If you don't already have the SymPy library, go ahead and run `pip install sympy`

. SymPy is a Python library aiming to become a full fledged Computer Algebra System (CAS) which is a really freaking cool thing in its own right, but lets press on. First, let's get everything set up:

```
>>> from sympy import *
>>> # We have to create a "symbol" called x
>>> x = Symbol('x')
```

Now that we've imported the library and created a symbol, let's make the function for `2x^2 + 3`

(the math function, not a Python function):

```
>>> f = 2*x**2+3
>>> f_prime = f.diff(x)
```

And what do these look like?

```
>>> f
2*x**2+3
>>> f_prime
4*x
```

And that's all there really is to it.

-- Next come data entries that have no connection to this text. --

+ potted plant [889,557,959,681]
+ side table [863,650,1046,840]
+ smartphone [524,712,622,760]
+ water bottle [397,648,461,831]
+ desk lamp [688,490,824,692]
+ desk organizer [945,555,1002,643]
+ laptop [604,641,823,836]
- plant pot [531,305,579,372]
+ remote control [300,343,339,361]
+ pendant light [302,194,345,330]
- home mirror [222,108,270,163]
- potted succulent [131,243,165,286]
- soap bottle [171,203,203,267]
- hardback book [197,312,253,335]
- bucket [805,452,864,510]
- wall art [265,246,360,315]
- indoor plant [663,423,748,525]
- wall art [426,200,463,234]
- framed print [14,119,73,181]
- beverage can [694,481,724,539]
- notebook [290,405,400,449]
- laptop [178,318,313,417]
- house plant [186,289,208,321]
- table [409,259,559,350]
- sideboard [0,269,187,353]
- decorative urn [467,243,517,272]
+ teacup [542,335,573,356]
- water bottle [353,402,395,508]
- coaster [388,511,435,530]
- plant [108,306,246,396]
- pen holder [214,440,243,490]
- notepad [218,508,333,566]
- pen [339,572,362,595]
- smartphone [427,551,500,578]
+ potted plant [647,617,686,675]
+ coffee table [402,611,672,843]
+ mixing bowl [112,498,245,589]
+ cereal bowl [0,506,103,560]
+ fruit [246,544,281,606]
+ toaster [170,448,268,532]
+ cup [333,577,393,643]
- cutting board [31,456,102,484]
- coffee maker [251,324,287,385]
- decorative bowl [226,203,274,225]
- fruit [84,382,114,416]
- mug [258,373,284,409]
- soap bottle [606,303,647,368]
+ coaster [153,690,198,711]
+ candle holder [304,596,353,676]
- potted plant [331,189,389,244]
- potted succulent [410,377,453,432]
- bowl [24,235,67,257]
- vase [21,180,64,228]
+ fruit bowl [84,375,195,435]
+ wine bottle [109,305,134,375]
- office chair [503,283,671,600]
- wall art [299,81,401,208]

But those aren't actual functions, so what good are they to me unless I'm just trying to cheat on my homework? If I were writing a program that went through the trouble of finding a derivative, I'm probably intending to use it as a function, right? Well, SymPy has your back with a handy function called `lambdify`

in which we pass our symbol and (math) function:

```
>>> f = lambdify(x, f)
>>> f_prime = lambdify(x, f_prime)
>>> # Let's test it out
>>> f(3)
21
>>> f_prime(3)
12
```

And there you have it. So easy, right??

# Conclusion

If you made it this far into the article and you're thinking to yourself "I will literally never use this" consider this: If there is a Python library for finding derivatives and then turning them into functions, there is probably a library for anything you might need. If you ever find yourself about to take on a really complex task, or you have a great idea for an application but are afraid the underlying implementation will be too much to write on your own, do a quick Google search and see if there isn't something out there already.

Happy coding! And as always, let me know if you have any questions.